I was sat with a developer in my team the other day. He was trying to put some functionality into an existing site. Impressively he had drawn out the flow and logic for the problem so it was all laid out in front of us. He described several ways of handling the GET and POST requests needed to implement what he had in mind. The stumbling block was that he didn’t like the solution that seemed the clearest and most simple. It seemed too simple, to the point where it felt like there must be something wrong with it. Thanks to the diagram and his description of the solution I couldn’t see any better way of doing it. I spoke relatively little and asked why he thought his solution was flawed?

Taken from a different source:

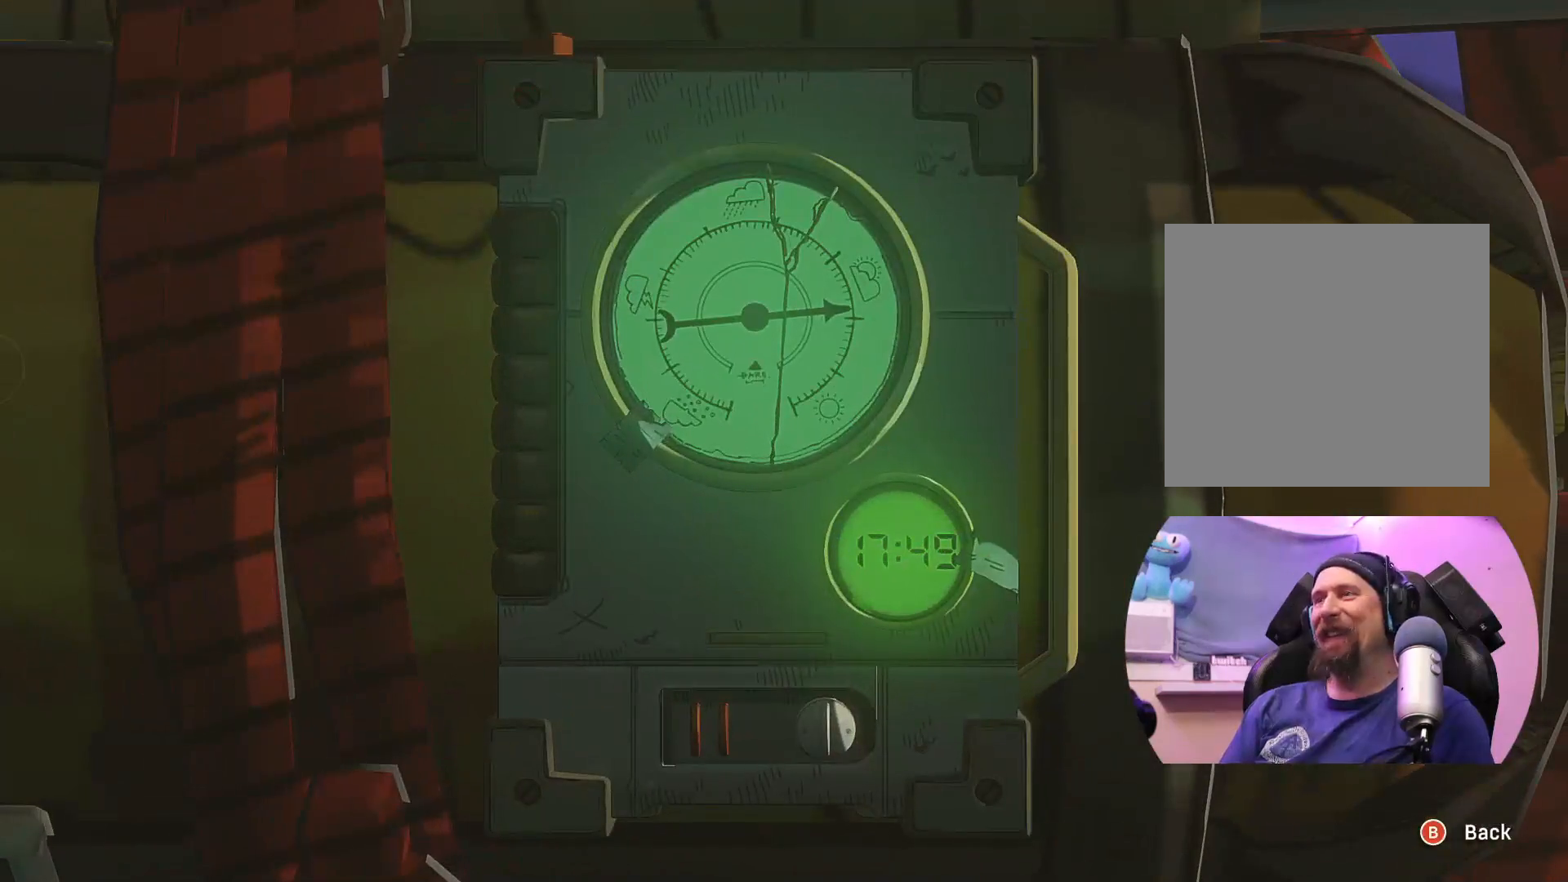
{"buttons": [], "left_stick": "center", "right_stick": "center", "events": []}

After a few minutes we both agreed he had the answer, at this point he was convinced I had told him the solution and how to implement it. The truth is I hadn’t, he had it all along. He just needed to be convinced that he wasn’t missing something and that simple can be right.
I told him he had solved it, it was all his work, I just listened and asked a couple of questions.
No, you just did some kind of Jedi mind trick on me to make me think it was my idea.
A developer I used to work with called it the “cardboard cutout”, the person you are helping talks to you, you either just listen or ask the odd question. This usually flushes out any issues and helps arrive at the best solution. No mind tricks, no persuasion, nothing but a few minutes of geeky goodness.
We are using this technique more and more to work together, improving the understanding and quality of what we are building.